Protein tyrosine kinase(PTK) inhibitor is one of the new targets of oncotherapy. The epidermal growth factor receptor(EGFR) and the vascularendothelial growth factor receptor (VEGFR) are the most remarkable members of PTK, which are closely related to the latest cancer treatment strategy—anti-angiogenesis therapy. The main PTK inhibitors used in clinical is 4-oxacillin quinoline derivatives. The desired benzotriazolylprop-2-enenitriles was designed by applying the principles of bioisosterism and twin drug . With Axitinib as a leading compound, benzotriazole ring replaces indazole ring of Axitinib and is connected with another pharmacophore (pyridine, 2- pyridyl,3- pyridyl,4- pyridyl) by C=C. These new chemical entities (NCE) are belong to analog drug.The main work of this paper:1. 2-(1H-Benzotriazol-1-yl)acetonitrile ( B1 ) and 2-(2H-Benzotriazol-2-yl) acetonitrile ( B2 ) were synthesized with the reaction of Benzotriazole and chloroacetonitrile in different temperature and acid binging agent. The products were characterized by IR, 1HNMR and MS. The results showed that the yield of 2-(1H-Benzotriazol-1-yl)acetonitrile (B1)and 2-(2H-Benzotriazol-2-yl) acetonitrile (B2)was correlated with the deprotonation ability of acid binging agent. Under the same temperature the order of activity was K2CO3/ethyl acetate > KF/DMF > (C2H5)3N/DMF. The total yield of the target product was 88.51% with anhydrous K2CO3 as acid binging agent in ethyl acetate at 100℃.By a large number of experiments to explore the reaction conditions,the synthesis process was optimized.2. Five novel desired benzotriazolylprop-2-enenitriles were synthesized with the reaction of 2-(1H-Benzotriazol-1-yl)acetonitrile (B1)or 2-(2H-Benzotriazol-2- yl) acetonitril(eB2) with pyridine-2-aldehyde, pyridine-3-aldehyde, pyridine-4-aldehyde respectively.
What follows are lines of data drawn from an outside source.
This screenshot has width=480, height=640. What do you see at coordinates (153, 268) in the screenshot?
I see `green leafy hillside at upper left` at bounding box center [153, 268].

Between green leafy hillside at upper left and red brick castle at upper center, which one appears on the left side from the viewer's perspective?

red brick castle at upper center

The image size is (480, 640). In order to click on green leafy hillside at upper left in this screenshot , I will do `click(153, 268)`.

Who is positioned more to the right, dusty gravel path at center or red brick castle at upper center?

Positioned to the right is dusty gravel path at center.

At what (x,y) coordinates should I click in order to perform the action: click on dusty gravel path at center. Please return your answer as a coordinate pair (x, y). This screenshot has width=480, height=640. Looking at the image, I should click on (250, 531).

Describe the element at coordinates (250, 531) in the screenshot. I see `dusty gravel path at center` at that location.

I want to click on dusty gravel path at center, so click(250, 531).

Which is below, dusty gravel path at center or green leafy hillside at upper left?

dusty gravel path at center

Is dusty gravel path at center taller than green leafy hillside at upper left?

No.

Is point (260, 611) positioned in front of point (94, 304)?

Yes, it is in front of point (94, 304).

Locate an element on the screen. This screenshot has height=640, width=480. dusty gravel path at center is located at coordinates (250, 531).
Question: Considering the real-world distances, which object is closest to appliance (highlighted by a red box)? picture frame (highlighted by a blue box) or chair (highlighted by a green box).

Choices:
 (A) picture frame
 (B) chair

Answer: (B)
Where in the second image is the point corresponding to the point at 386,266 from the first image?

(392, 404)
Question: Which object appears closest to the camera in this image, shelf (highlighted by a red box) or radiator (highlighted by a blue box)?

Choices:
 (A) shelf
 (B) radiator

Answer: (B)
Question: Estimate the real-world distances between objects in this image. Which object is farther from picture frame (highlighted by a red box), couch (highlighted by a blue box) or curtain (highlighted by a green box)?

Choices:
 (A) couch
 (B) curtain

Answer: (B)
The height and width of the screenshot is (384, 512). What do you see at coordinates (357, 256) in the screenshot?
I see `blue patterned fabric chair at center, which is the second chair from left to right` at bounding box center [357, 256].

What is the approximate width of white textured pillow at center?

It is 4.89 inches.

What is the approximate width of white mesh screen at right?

The structures of the target compounds were characterized by IR and 1H-NMR.3. The antitumor activity of five novel benzotriazolylprop-2-enenitriles was determined by MTT assay. The results showed that benzotriazole derivatives suppressed proliferation of PANC-1,K562,ASPC-1 cells in a dose-dependent manner. The inhibiting rate of [2-(1H-benzotriazol-1-yl)-3-(2-pyridine)]acrylonitriles(B1P2) on K562 PANC-1,ASPC-1 cell was the highest with IC50 0.38μg/mL, 1.04μg/mL,0.57μg/mL, which could be used as research emphasis to further development of this kind compounds.